##### Supplied material
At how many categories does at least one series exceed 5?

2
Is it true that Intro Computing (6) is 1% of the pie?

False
##########
##### Supplied material
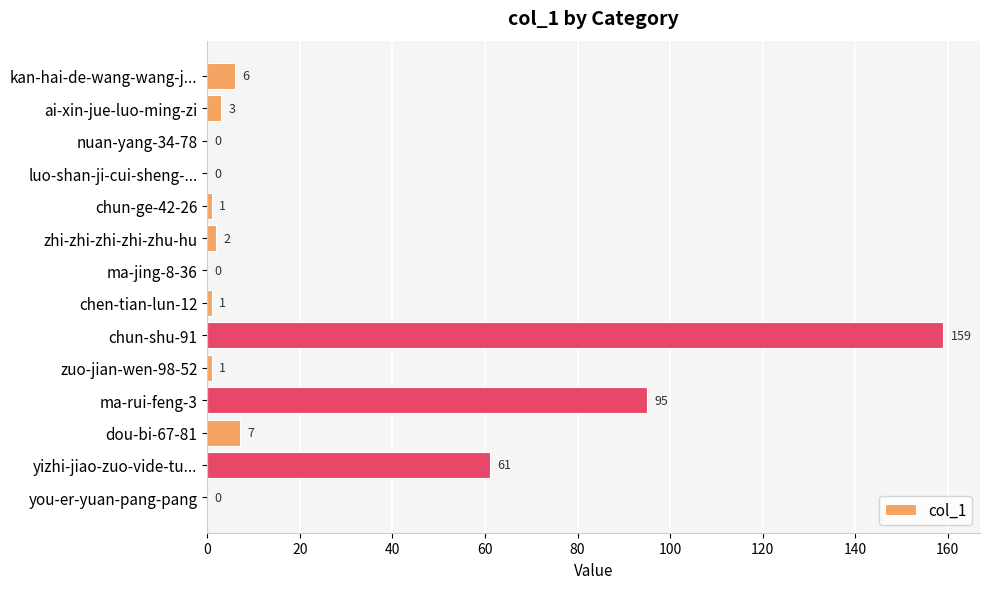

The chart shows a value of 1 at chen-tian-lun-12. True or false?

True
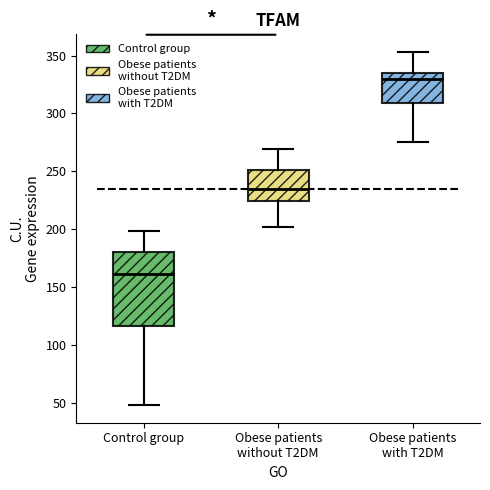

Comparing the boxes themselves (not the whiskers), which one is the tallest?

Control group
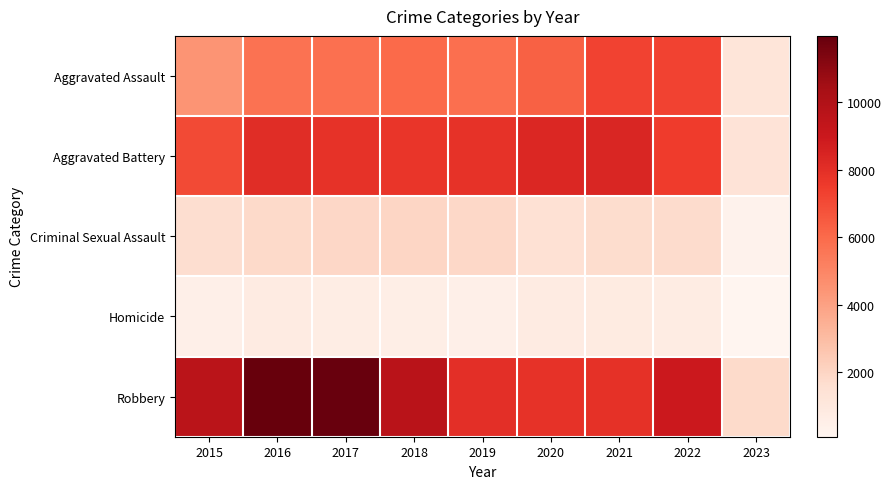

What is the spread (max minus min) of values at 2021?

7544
##########
What the task asks =
Print the part of the records that opens with the line containing "At how many" and closes with the line containing "Is it true that", reproducing both of those lines and every line between them word for word.

Task result =
At how many categories does at least one series exceed 5?

2
Is it true that Intro Computing (6) is 1% of the pie?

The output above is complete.